The Point: Ratzinger is offering a metaphysics of the “law of the Person.” It is a law of relationality, as S/L would have it, but it is ontological. S/L want relationality as the moral criterion. That is correct. But it is not ontological and therefore not grounded in reality.

But then, again, neither is Robbie George. He is talking about the “self-evidence” of “the good” of one flesh union as ontological organism. S/L call this “Reductionist (p. 667), and they are right.

To be timely, use the references of BXVI in “Caritas in Veritate” where he is asking for:

· “a metaphysical interpretation of the ‘humanum’ in which relationality is an essential element’ (55).

· “The human person nature is actively involved n his own development. The development in question is not simply the result of natural mechanisms, since as everybody knows, we are all capable of making free and responsible choices. Nor is it merely at the mercy of our caprice since we all know that we are a gift, not something self-generated. Our freedom is profoundly shaped by our being, and by its limits.
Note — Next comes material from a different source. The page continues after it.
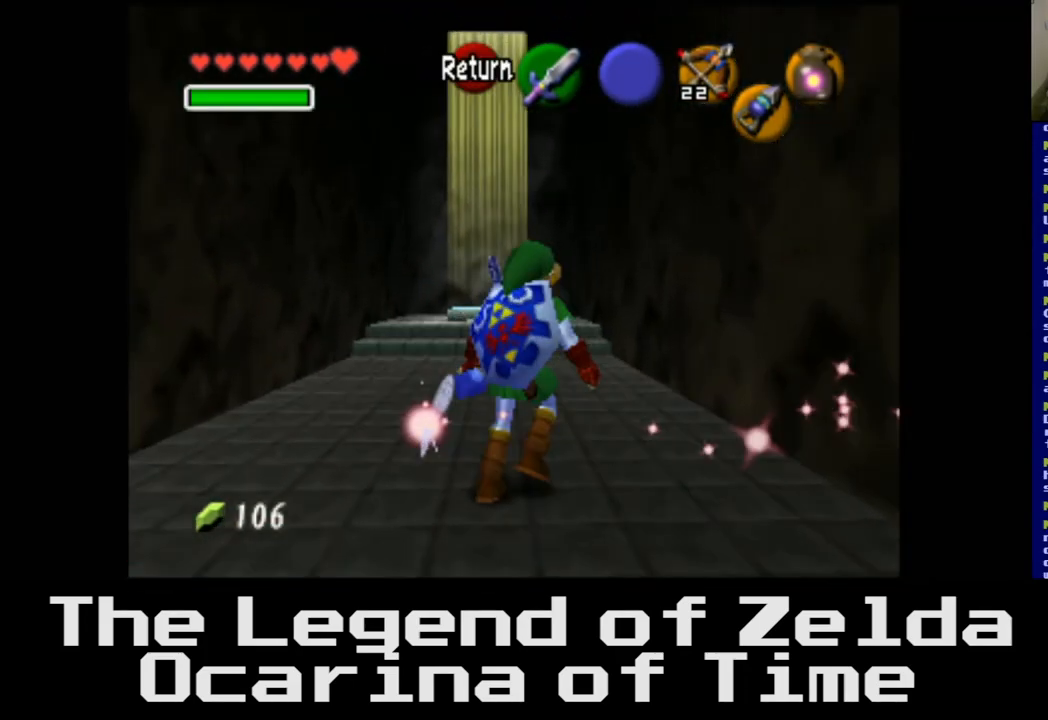
{"buttons": [], "left_stick": "center", "right_stick": "center", "events": []}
No one shapes his own conscience arbitrarily, but we all build our own ‘I’ on the basis of a ‘self’ which is given to us… A person’s development is compromised, if he claims to be solely responsible for producing what he becomes.”

S/L: Relational meaning of person, but not ontological, and therefore, subjectivistic, and therefore, homosexual.

L/G: Right answer heterosexuality, but non-magisterial anthropology. Once you step outside of relationality as the constitutive ontology of the human person, you follow “nature” and ends. You are in the world of “equal” but how “different” except accidentally? Robbie is not even in that world. He is in the world of Grisez and the “goods” ungrounded metaphysically. Good luck!



[1] Patrick Lee and Oberta P. George, Quaestio Disputata, “What Male-Female Comoplementarity Make Possible: Marriage as Two-ini-One-Flesh Unity,” Theological Studies 69 (2008) 641-66 ?.

[2] Ibid

[3] Ibid 652.

[4] Salzman and Lawler, “Truly Human Sexual Acts: A Response to Patrick Lee and Robert George, Theological Studies 69 (2008) 670.

[5] Ibid

[6] J. Ratzinger, “Conscience and Truth,” in On Conscience Ignatius (2006) 32.